The Paducah plant hopes the six-phase heating system will speed removal of hazardous degreaser that taints the groundwater.
By Joe Walker firstname.lastname@example.org
The "six-phase heating" system, activated about 10 a.m. Friday after months of preparation, uses electrical resistance to heat the ground far below the surface and vacuum out vaporized contamination for carbon-filter treatment. Six hexagonally arrayed electrodes are buried 100 feet deep near the southwest corner of a cleaning building, called C-400, where the now-banned hazardous degreaser trichloroethylene (TCE) was used extensively for decades to clean uranium-enrichment machinery.
Historic spills have left almost 180,000 gallons of TCE beneath the building, some at concentrations more than 20,000 times greater than the federal safe drinking water standard of 5 parts per billion. That level, at which municipal water systems must treat to remove TCE, is equivalent to five kernels of corn in a silo 45 feet high and 15 feet wide. Molasses-like globs of the hidden, heavier-than-water chemical have lodged in underground rock fissures, feeding traces of TCE into the aquifer almost indefinitely.
Although the six-phase system has worked well in other parts of the nation, the aquifer beneath the plant is uniquely deep and rapid, flowing at roughly a foot a day, said Gary Bodenstein, Department of Energy project manager.

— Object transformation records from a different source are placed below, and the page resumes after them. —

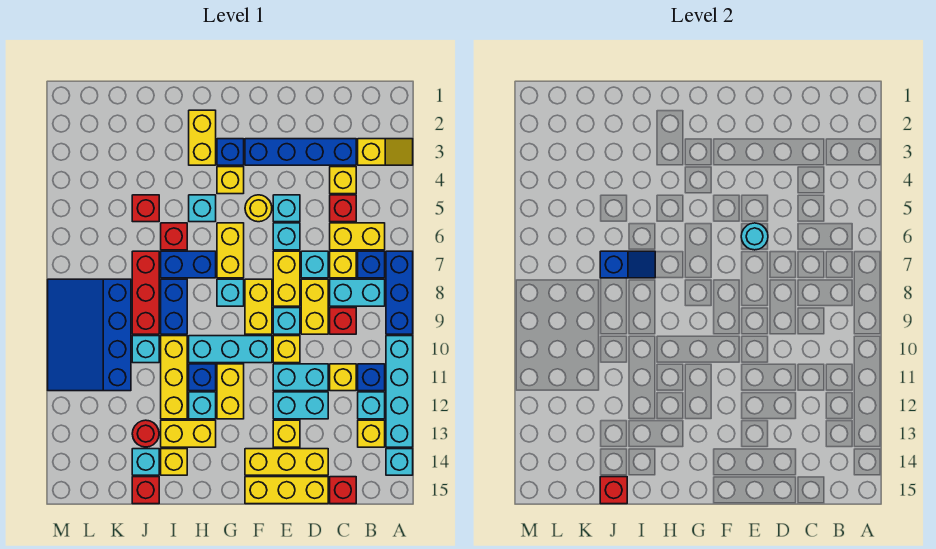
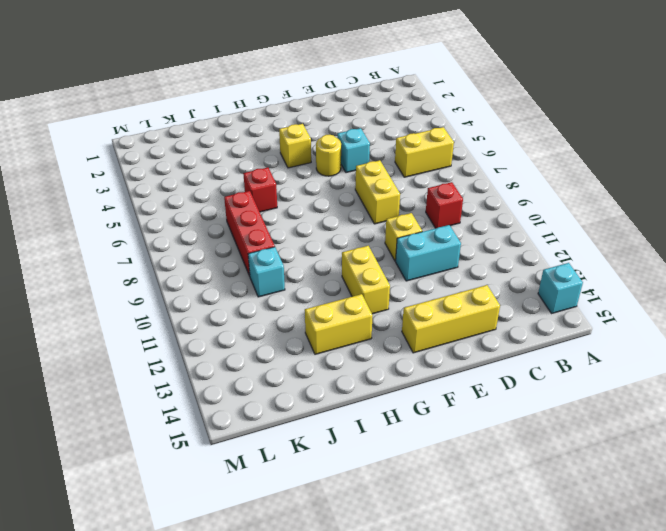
none -> yellow 1x2 slope [358,139,413,165]
none -> blue 1x3 brick [386,251,413,334]
none -> cyan 1x4 brick [386,336,413,447]
none -> blue 1x1 brick [358,251,385,278]

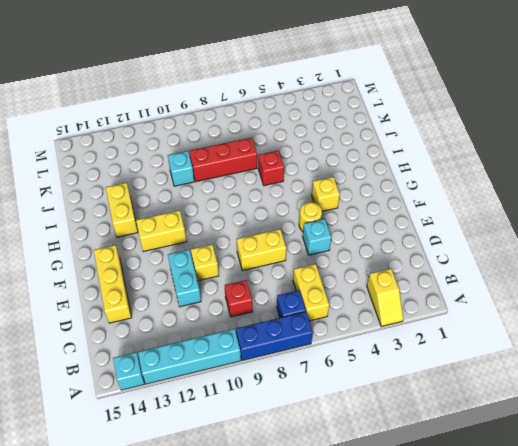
none -> cyan 1x2 brick [330,279,385,306]
none -> blue 1x1 brick [358,364,385,391]
none -> cyan 1x1 brick [358,392,385,419]
none -> yellow 1x1 brick [358,420,385,447]

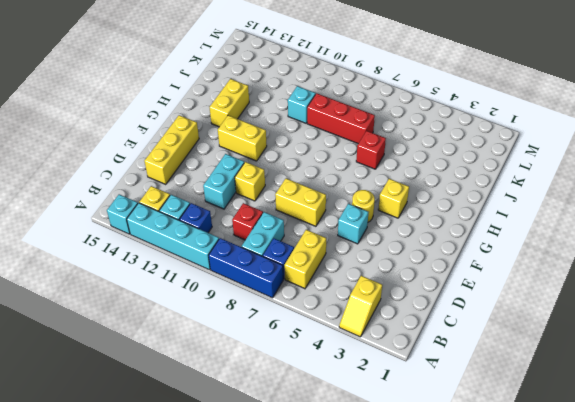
none -> blue 1x4 brick [245,139,356,165]
none -> yellow 1x1 brick [330,167,356,194]
none -> red 1x1 brick [330,195,356,222]
none -> yellow 1x1 brick [330,251,356,278]

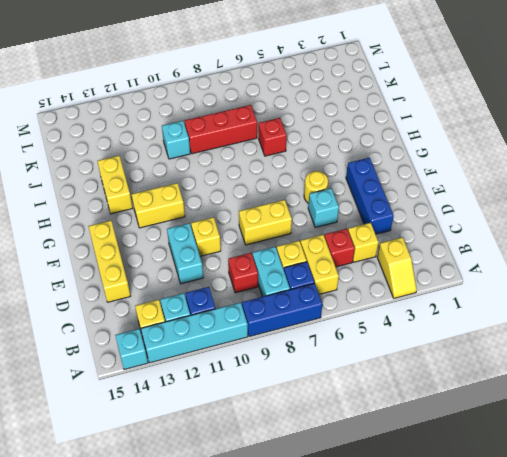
blue 1x3 brick [346,158,394,234] -> blue 1x4 brick [245,139,356,165]
none -> yellow 1x1 brick [330,364,356,391]
none -> red 1x1 brick [330,477,356,504]
none -> cyan 1x1 brick [301,251,328,278]
none -> yellow 1x2 brick [301,279,328,334]

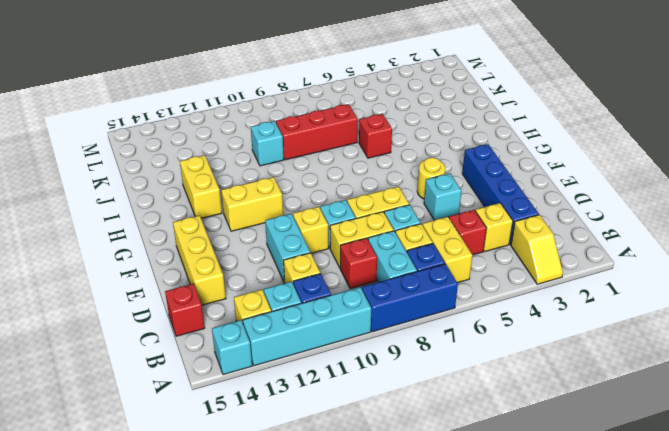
none -> cyan 1x2 brick [273,392,328,419]
none -> yellow 1x3 brick [245,477,328,504]
none -> cyan 1x1 brick [273,223,300,250]
none -> yellow 1x1 brick [273,420,300,447]

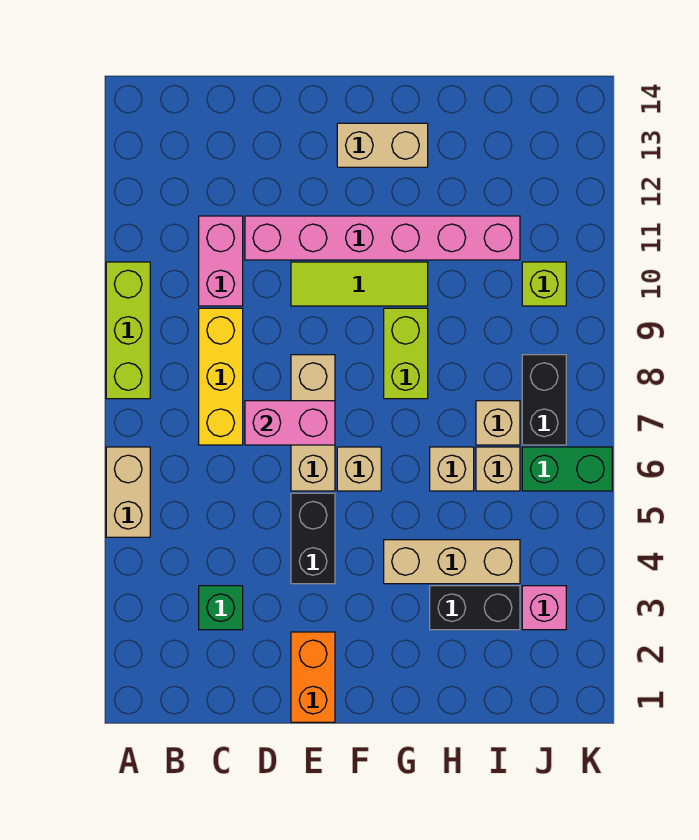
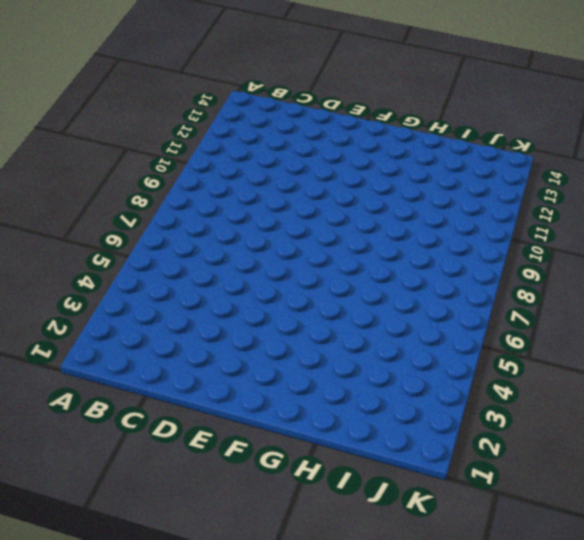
none -> tan 1x2 brick [106,447,150,537]
none -> lime 1x3 brick [106,262,150,399]
none -> green 1x1 brick [199,586,243,630]

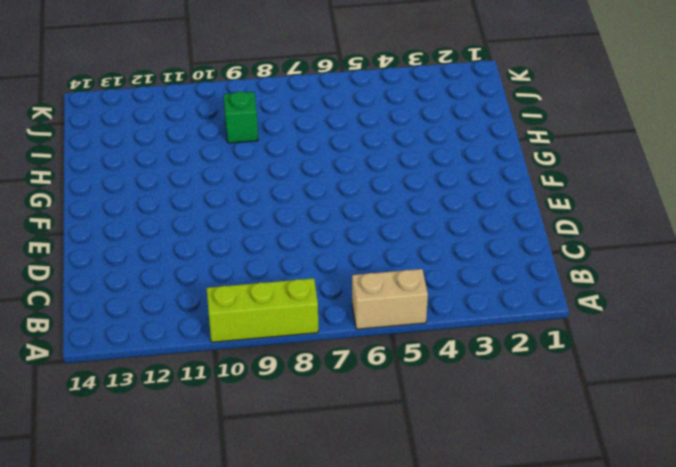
green 1x1 brick [224,91,258,143] -> green 1x1 brick moved to [199,586,243,630]
none -> yellow 1x3 brick [199,308,243,445]
none -> pink 1x2 brick [199,216,243,306]
none -> pink 1x6 brick [245,216,520,260]

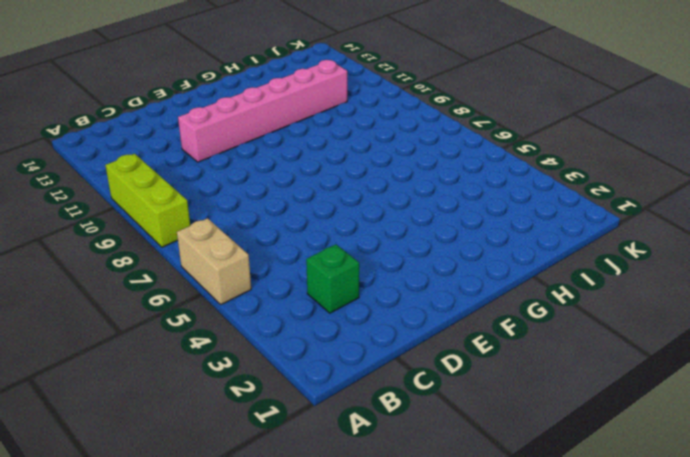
none -> yellow 1x3 brick [199,308,243,445]
none -> pink 1x2 brick [199,216,243,306]
none -> orange 1x2 brick [291,632,335,722]

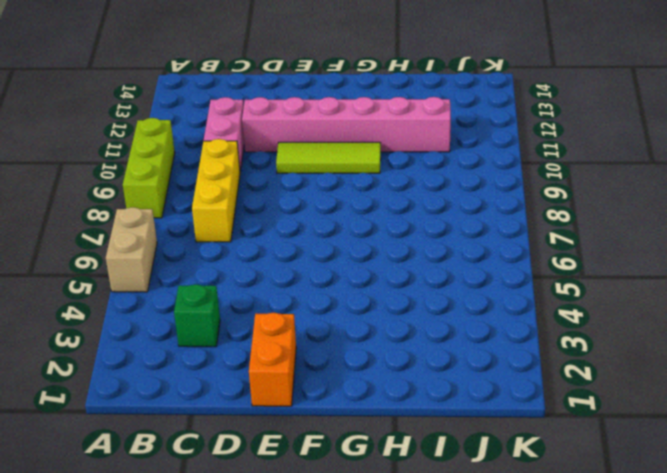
none -> black 1x2 brick [291,493,335,584]
none -> tan 1x3 brick [291,355,335,491]
none -> tan 1x1 brick [337,447,381,491]

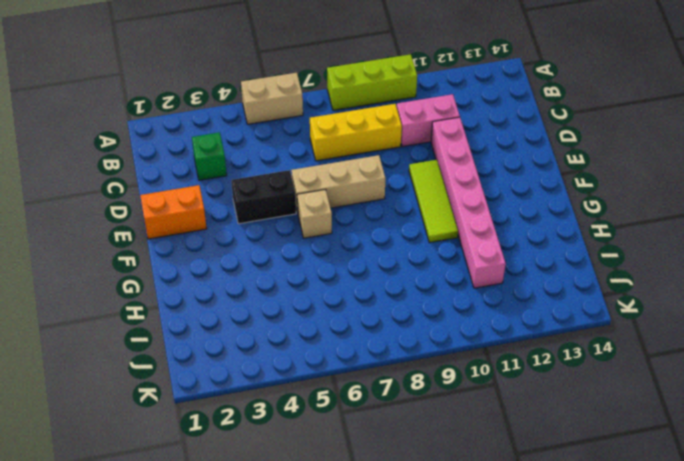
none -> tan 1x2 brick [337,123,428,167]
none -> tan 1x3 brick [384,540,520,584]
none -> lime 1x2 brick [384,308,428,399]

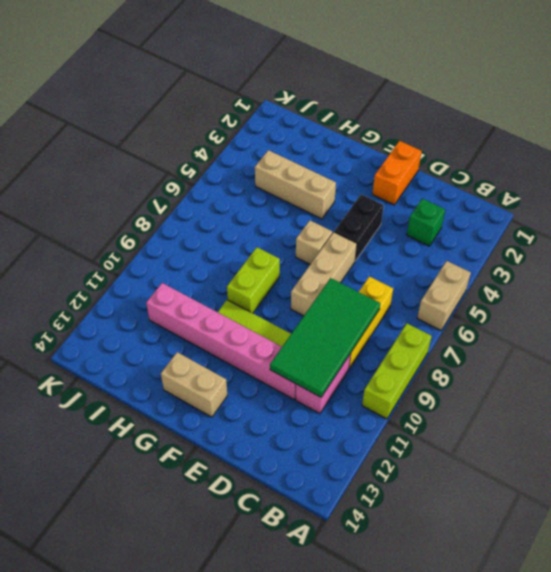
green 2x4 tile [270,278,380,397] -> none
none -> black 1x2 brick [430,586,520,630]
none -> tan 1x1 brick [430,447,474,491]
none -> tan 1x1 brick [476,447,520,491]

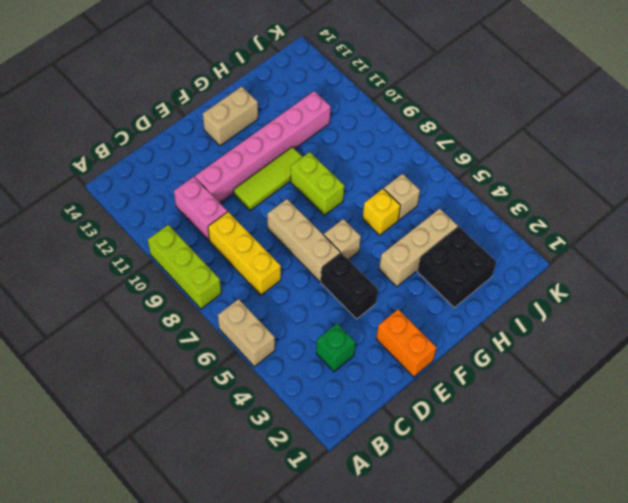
black 2x2 brick [417,226,496,308] -> black 1x2 brick [430,586,520,630]
yellow 1x1 brick [363,189,401,235] -> tan 1x1 brick [430,447,474,491]
none -> tan 1x1 brick [476,401,520,445]
none -> pink 1x1 brick [522,586,566,630]
none -> green 1x2 brick [522,447,612,491]

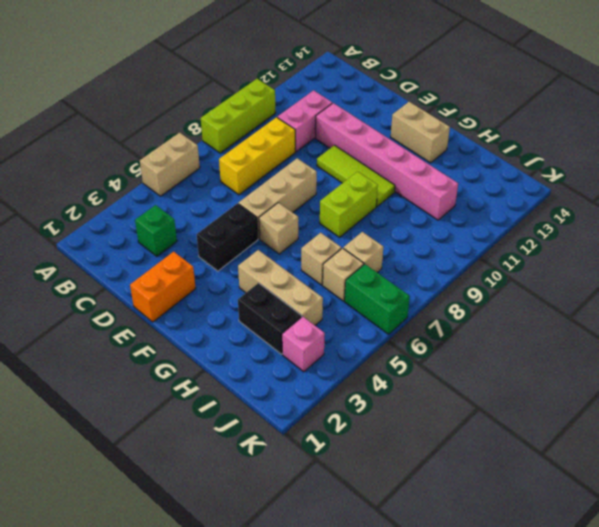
none -> black 1x2 brick [522,355,566,445]
none -> lime 1x1 brick [522,262,566,306]
none -> pink 1x2 brick [245,401,335,445]

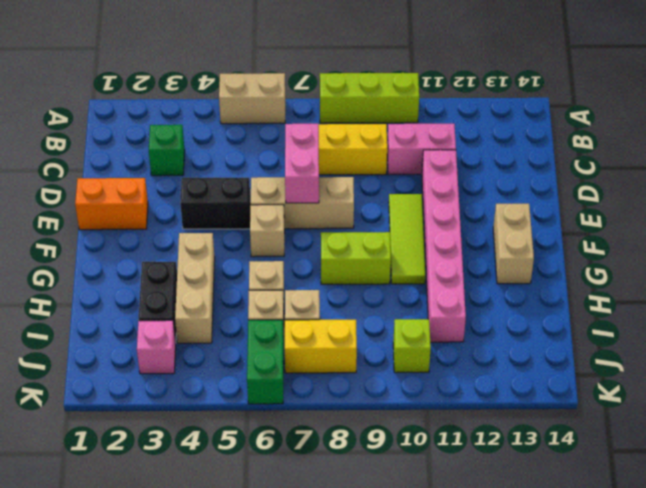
yellow 1x2 brick [285,320,357,373] -> black 1x2 brick [522,355,566,445]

"We're pushing the edge of the technology to see if it will work," he said. "Everybody is very confident that it will, so let's prove it."
Digging up soil is impractical because much of the contamination is under the building, which is still in use. DOE and lead environmental firm Bechtel Jacobs expect the test to show the electrode process can remove 99 percent of the solvent from soil and groundwater.
Monitoring wells will calculate the effectiveness. A successful run would mean installing 72 more electrodes, expanding the cleanup twelvefold on an ongoing basis, Bodenstein said.
Other cleanup techniques have been used with mixed results. One soil-heating process called Lasagna worked well at about half the depth of the aquifer beneath the building. A second system — injecting iron filings into a gummy base of food material in the ground to form a filter — had viscosity problems in cold weather.
Two ongoing pump-and-treat systems on the northeastern and northwestern plant boundaries help control the heaviest concentrations of TCE. But they aren't the answer to cleanup because their average daily yield is only enough solvent to fill about a two-liter bottle. Bechtel Jacobs spokesman Greg Cook said the systems would take "hundreds of years" to clean up TCE at the rate it dissolves.
"This (electrode) technology, if it works, will allow us to finally get to the main source of the groundwater contamination," he said. "That's what makes this so important."
Bodenstein said the six-phase system was "the most promising technology" to come out of lengthy brainstorming at the plant two years ago by industry experts, as well as researchers from DOE and state and federal regulatory agencies.